Update: as my pastor more simply puts all of this: “just because sin taints the thoughts, words and actions demanded by God, a distinction must still be made between such acts and those acts which are by definition sinful. In the former case, we have the New Man at work attempting always to keep the Old Man under control. In the latter case, we have the Old Man firmly in the drivers seat.”

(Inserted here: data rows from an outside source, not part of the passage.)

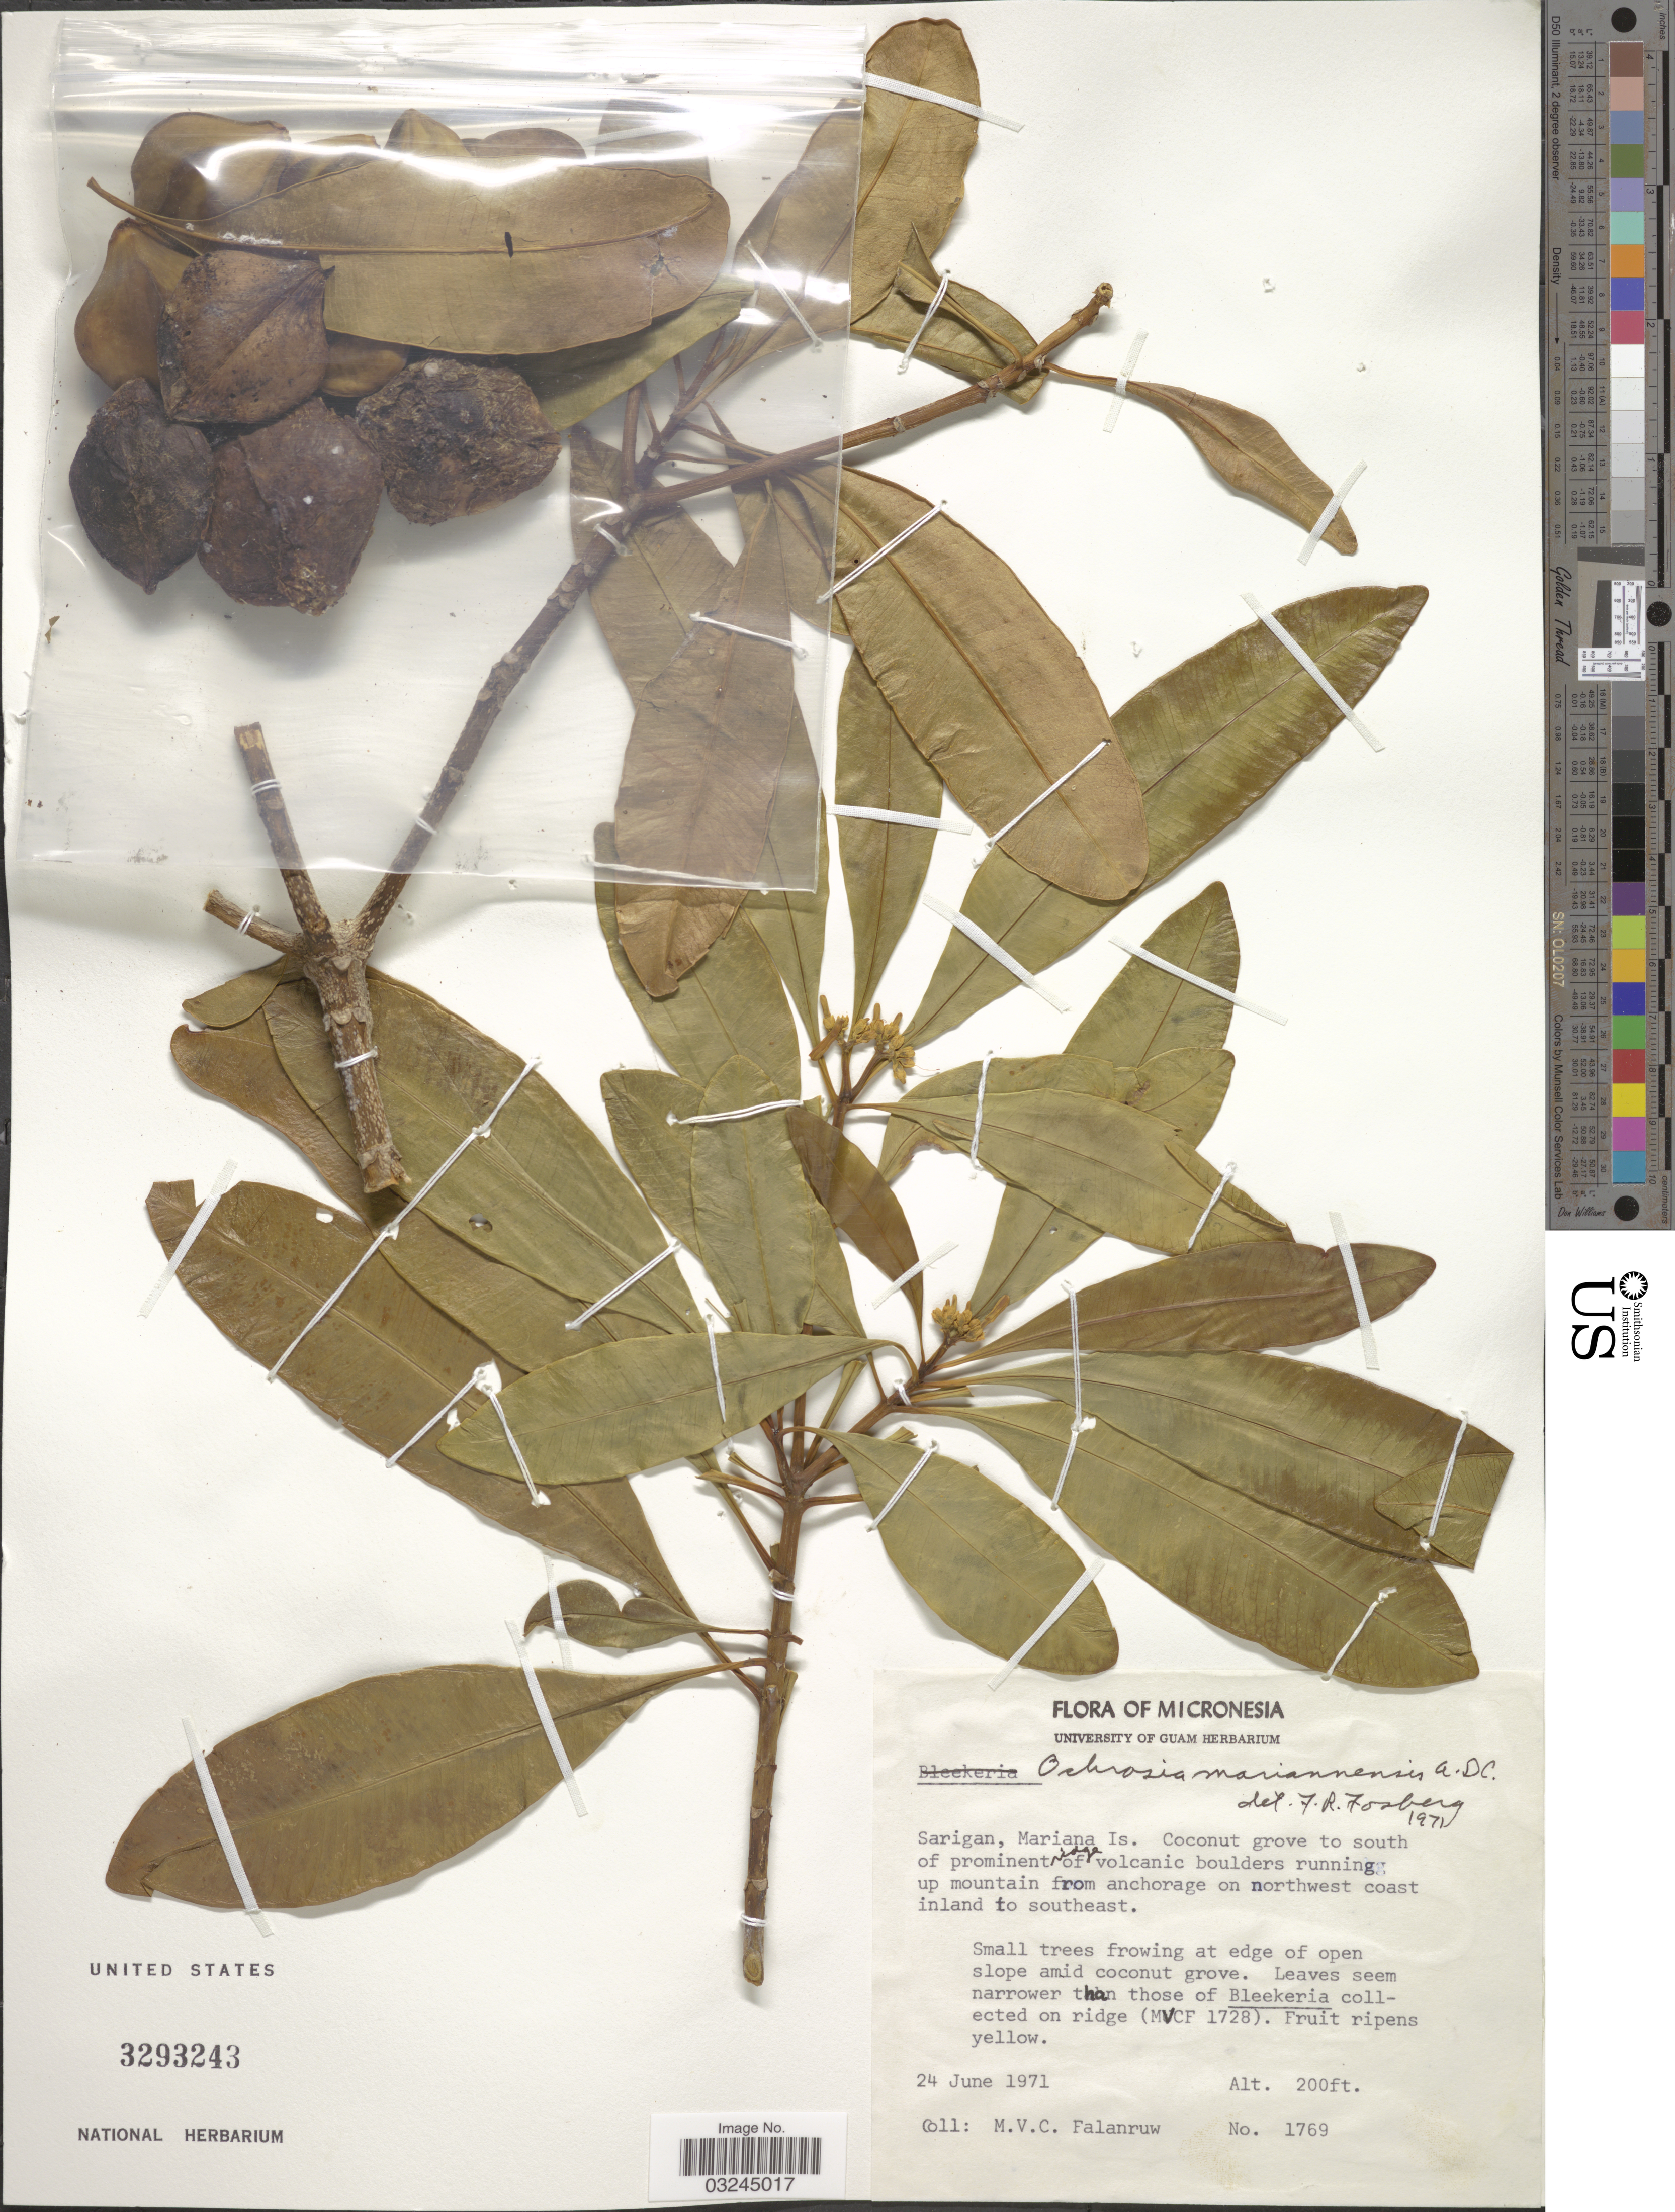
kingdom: Plantae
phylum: Tracheophyta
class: Magnoliopsida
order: Gentianales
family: Apocynaceae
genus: Ochrosia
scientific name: Ochrosia mariannensis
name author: A. DC.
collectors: M. V. Falanruw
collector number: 1769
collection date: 1971-06-24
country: Northern Mariana Islands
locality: Sarigan, Mariana Is.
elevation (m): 61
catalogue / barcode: US 3293243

* – Christenson also says “Our own efforts to secure our own sinlessness themselves spring out of pride and are marred by sin” (43) which sounds good on one level, but may cause one to wonder whether there is any genuine “pursuit of holiness”…. I wonder if what he states here goes hand in hand with his anthropology, which, among other places, he addresses on p. 74 of his book:
“But what if Luther was right, that we are simul justus et peccator, not only both saint and sinner but both at the same time and in the same respect? What if, for example, human accomplishments and human destructiveness are not expressions of opposite parts of the human, but expressions of the same thing? What if it is the best part of us that goes wrong? Is Is that the meaning of the story about Adam and even in the garden who ate the fruit from one tree that was the tree of knowledge of both good and evil? (p. 74)
Note that this is not Luther’s view of the same issue. What exactly does Christenson mean by a) “in the same respect;” b) “expressions of the same thing;” and c) “the best part of us”?